Sunday 28 June 2015

Identity.

You don't know who I am. I don't know who you are. We are the only people in the world who can fully understand ourselves and it leaves us standing rather alone. Unless somebody has acquired an ability to mind read we really are just 7 billion islands floating separately as in our minds we grow and nurture a sense of being.

There is no way of fully knowing another human being. We may understand their behaviour, study their habits and learn to predict how they think but we can never know exactly what they are thinking within the many layers of consciousness the brain is supporting.

This ambiguity between each and every one of us strongly upholds the necessity we have for identity. Identity is the way we build bridges between each island as we project an idea of who we believe ourselves to be onto our exterior image. We wear different types of clothes to distinguish the certain community, religion or sub culture we are a part of - an indicator of a thought process: conformist or non conformist? We share music tastes, create fan clubs and idolise celebrities collectively to demonstrate what and who we identify with culturally. We keep mementos in our bedrooms with pictures and souvenirs and old toys to document our past identity and how it has accumulated to our current one.
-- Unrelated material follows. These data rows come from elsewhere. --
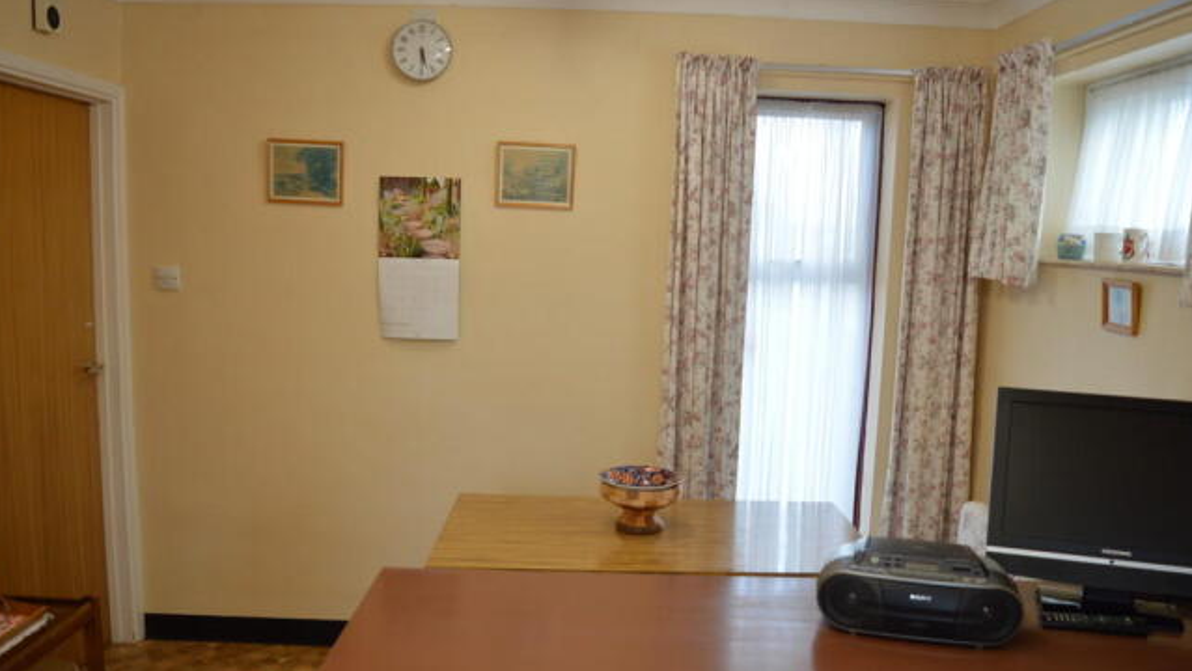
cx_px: 595
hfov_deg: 66.0
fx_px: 917
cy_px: 371
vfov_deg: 40.2
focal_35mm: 29
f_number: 3.5
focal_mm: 18
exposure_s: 1/60
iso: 400
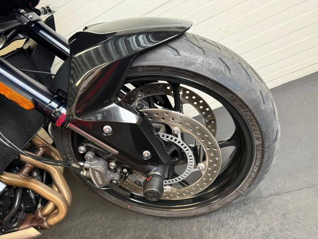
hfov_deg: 71.6
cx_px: 159
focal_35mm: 24
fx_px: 220
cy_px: 120
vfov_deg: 56.8
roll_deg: +31.6
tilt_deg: -29.3
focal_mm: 6.76
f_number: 1.78
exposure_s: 1/50
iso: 200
We label our personalities with "neurotic" "happy-go-lucky" "laid back" "highly strung" to indicate to others how we respond to emotion and how that affects our being.

I express my thoughts and ideas with anyone who will listen, preferably through the medium of writing, in order to imprint my own identity somewhere in this highly cluttered world. My physical identity demonstrates my desperate attempt to distinguish it from everyone else's. I exhaust myself trying to stick out like a sore thumb in a world full of people trying to do the exact same thing.

But it is how we connect, with our identities, and the greater effort made to discover and accept the fluidity of who we are the greater the relationships we will have. At the same time as establishing our own identity we search for those who can help us understand it. We search for those who share little bits of our sense of being so that eventually we do not end up as solitary islands in our own sea of thoughts but as a connected body with an answer for all our quirks somewhere in the world.

Identity is vital and if you are lucky enough to have settled and established an identity that provides a sense of security and togetherness then bask in the ability to feel at once unique and wholly supported in a world full of tiny islands reaching out to you as you happen to pass.